- Task item -
Decide whether each statement below agrees with the text on Utah paths for research-backed ventures, answering yes or no and quoting the deciding words. 1. The Utah Office of Regulatory Relief is presented as a form of generic regulatory consulting. 2. Nucleus Fund is named as the best Nucleus capital page for Utah deep-tech ventures coming out of universities or research institutions. 3. Utah APEX Accelerator is most useful before a technology has been clearly defined.

- Text provided -
Best fit: a Utah company working with Nucleus Grow, preparing a Phase I application, or bridging toward Phase II.

## If The Venture Is Ready For Equity Capital

[Nucleus Fund](nucleus-fund.md) is the best Nucleus capital page for Utah deep-tech ventures emerging from universities or research institutions. A founder should probably reach this step after they can explain the technology, protectability, customer, commercialization path, and why equity capital is the right next instrument.

Best fit: a Utah-connected deep-tech venture where investment diligence is a reasonable next milestone.

## If Regulation Is Blocking A Market Test

[Utah Office of Regulatory Relief](utah-office-of-regulatory-relief.md) may be the unusually strong fit when a research-backed company is ready to test a product or service but does not fit within Utah's current regulatory environment. This is not the same as generic regulatory consulting. It is a state sandbox path that requires a clear demonstration proposal, consultation, review, and public-safety thinking.

Best fit: a founder who can name the state-level regulatory barrier, define the controlled test, and explain what evidence the test would generate.

## If The Customer Might Be Government

[Utah APEX Accelerator](apex-accelerator.md) becomes relevant when commercialization runs through government buyers, the defense industrial base, SBIR/STTR transition, or subcontracting. APEX is especially useful after the technology has enough definition to discuss procurement categories, capability statements, registrations, and solicitations.

- Provided information -

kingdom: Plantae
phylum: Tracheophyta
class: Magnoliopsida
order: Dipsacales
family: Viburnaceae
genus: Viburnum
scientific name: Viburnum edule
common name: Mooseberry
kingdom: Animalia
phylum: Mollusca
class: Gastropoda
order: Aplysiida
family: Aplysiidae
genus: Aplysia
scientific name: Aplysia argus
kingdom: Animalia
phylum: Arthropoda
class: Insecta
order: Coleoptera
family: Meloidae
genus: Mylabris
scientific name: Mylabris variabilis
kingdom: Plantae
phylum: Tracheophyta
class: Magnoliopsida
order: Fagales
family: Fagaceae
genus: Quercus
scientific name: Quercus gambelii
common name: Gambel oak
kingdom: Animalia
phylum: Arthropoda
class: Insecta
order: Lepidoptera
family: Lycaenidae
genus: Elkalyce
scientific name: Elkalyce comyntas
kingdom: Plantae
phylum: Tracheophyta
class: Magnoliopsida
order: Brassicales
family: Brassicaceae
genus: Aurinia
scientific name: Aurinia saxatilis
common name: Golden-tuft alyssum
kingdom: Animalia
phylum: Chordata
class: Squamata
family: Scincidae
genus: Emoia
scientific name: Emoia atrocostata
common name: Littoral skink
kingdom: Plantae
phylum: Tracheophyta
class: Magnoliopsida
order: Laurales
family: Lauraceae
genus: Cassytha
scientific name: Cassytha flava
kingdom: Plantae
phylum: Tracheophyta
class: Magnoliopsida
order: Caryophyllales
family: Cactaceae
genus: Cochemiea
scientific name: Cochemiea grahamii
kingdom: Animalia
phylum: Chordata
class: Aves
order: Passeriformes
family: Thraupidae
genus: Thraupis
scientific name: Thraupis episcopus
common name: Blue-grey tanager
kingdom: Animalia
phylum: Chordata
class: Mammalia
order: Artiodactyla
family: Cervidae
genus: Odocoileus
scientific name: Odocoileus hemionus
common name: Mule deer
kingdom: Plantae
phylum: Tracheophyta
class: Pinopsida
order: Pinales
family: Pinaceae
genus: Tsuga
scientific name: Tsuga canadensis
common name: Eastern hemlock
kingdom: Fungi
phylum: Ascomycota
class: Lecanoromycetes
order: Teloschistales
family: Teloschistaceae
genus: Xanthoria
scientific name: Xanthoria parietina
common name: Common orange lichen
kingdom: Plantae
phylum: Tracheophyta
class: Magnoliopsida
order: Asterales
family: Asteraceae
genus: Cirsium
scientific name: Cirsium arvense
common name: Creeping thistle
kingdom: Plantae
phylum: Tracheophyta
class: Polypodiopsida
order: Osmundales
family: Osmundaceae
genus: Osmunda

- Completed exercise -
1. No: "This is not the same as generic regulatory consulting."
2. Yes: "the best Nucleus capital page for Utah deep-tech ventures emerging from universities or research institutions"
3. No: "APEX is especially useful after the technology has enough definition to discuss procurement categories, capability statements, registrations, and solicitations."